In relation to this sparse reporting of a major connection in Jane Austen’s life, it is interesting to apply the same analysis to reportage of other connections of the Austen line. If we consider the same 30 biographies we can score reportage of Eliza Hancock, her husband Jean Capotte the Comte de Feuillade and their son, Philadelphia Hancock, Tysoe Hancock and Warren Hastings and his son George Hastings. We find that 27 report Eliza, 24 Philadelphia Hancock, 20 Tysoe Saul Hancock and 22 report Warren Hastings. However only 5/30 report Eliza’s origin, Philadelphia’s adultery, Dr. Hancock’s cuckolding or Warren Hastings’ paternity of Eliza. While 25/30 refer to Eliza’s husband, 20 to her son and 17 to Hastings’ son George, the untimely deaths of these people score 24, 12 and 16, respectively, out of 30.

As we have seen in the previous chapter, many Jane Austen biographers have failed to include a variety of interesting aspects of Jane Austen's connections in their works. The present example represents one of the more interesting connections pertaining to Jane Austen's life. Eliza was one of her more important relations, intimates and influences and this lively woman quite clearly appears as Lady Susan in Lady Susan, Mary Crawford in Mansfield Park and Eliza in Sense and Sensibility.

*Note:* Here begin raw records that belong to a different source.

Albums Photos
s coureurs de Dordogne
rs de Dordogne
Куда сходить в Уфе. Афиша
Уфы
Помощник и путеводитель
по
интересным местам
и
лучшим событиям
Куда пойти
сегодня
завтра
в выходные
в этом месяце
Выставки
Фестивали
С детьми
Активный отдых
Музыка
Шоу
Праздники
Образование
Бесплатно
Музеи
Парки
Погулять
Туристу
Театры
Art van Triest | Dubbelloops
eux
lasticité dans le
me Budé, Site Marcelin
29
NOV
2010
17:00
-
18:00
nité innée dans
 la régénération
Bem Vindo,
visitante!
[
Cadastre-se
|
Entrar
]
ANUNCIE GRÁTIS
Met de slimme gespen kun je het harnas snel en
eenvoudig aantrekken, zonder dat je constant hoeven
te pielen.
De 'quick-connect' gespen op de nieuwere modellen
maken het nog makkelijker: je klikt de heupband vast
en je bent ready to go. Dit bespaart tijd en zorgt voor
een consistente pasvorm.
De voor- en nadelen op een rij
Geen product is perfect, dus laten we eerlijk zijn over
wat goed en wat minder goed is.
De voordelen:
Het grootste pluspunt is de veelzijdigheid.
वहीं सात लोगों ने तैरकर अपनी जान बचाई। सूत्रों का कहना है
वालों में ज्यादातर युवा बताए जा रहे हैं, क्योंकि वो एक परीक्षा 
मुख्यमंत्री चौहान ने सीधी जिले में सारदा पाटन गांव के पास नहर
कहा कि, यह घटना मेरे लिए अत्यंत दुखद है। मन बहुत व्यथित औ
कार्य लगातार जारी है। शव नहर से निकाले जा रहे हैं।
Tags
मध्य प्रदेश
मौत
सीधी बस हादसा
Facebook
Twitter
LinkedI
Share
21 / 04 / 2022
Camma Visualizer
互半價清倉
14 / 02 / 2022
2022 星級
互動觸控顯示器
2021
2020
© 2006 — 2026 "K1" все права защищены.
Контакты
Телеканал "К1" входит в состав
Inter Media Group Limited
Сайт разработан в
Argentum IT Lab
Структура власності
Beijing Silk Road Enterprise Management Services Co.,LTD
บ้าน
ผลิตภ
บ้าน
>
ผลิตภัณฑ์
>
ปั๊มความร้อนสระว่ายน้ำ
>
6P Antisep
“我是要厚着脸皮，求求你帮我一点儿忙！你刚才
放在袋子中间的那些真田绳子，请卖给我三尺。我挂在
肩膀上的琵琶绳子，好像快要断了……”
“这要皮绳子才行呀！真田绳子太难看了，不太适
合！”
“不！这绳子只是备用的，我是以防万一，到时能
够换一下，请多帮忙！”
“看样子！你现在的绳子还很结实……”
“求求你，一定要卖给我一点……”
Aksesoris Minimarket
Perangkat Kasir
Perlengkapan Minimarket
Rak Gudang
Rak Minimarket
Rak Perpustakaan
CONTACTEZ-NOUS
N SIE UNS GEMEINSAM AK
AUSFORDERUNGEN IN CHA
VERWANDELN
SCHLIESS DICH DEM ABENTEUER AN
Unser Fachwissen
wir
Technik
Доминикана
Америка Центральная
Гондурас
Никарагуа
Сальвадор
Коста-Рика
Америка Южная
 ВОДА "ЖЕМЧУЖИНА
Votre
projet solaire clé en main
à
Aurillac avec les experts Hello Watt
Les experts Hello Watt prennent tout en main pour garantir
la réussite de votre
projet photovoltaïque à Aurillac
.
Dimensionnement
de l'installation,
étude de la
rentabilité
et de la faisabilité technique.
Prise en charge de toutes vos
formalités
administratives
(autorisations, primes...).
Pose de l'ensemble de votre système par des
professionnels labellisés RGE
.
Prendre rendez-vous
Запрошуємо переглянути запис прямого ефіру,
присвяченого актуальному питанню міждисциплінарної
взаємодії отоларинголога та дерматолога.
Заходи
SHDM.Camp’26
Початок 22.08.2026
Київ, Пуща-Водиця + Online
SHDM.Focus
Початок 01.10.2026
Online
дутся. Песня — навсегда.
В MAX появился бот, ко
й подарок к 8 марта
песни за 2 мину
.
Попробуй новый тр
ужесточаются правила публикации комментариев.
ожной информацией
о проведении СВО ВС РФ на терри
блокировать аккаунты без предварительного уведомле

Nevertheless, despite a huge literature on Jane Austen, this affair is completely absent from nearly all the biographies of Jane Austen’s life.

In the context of an English historical and literary tradition that has by and large buried the unimaginable holocaust that was 2 centuries of British India, what is the importance of the likely generation of one new life by an unsatisfied, passionate woman and a widowed, passionate man in the hot, dangerous world of Kasimbazaar in 1760? Hastings had a major impact on his world that continues to this day and still affects the lives of hundreds of millions of people. His daughter/god-daughter Eliza, borne of a lively mother, has clearly lived on in major novels that today still have immediacy, universality and a moral message. But whether the persons are great or small, the biologically critical minimum human social compound is that of man, woman and child. The bald statistic of ten million swept away by famine in Bengal in 1770 barely begins to grapple with the pungent tragedies of so many compounds of man, woman and child at that time and in subsequent centuries. The gross, collective statistics of human disasters allow for scientific analysis and prediction and leave the sensitive with a practical resolution that this should never recur. However the numbers are not readily comprehensible in an emotional sense. It is the individual realities that directly impinge on our human sensibilities and are comprehended in a devastating, tangible way. All the data are important, the individual elements and the immense collective edifice.

2008 Postscript

Further books deal with the Hastings Eliza scandal 36 and Tasmanian history 37.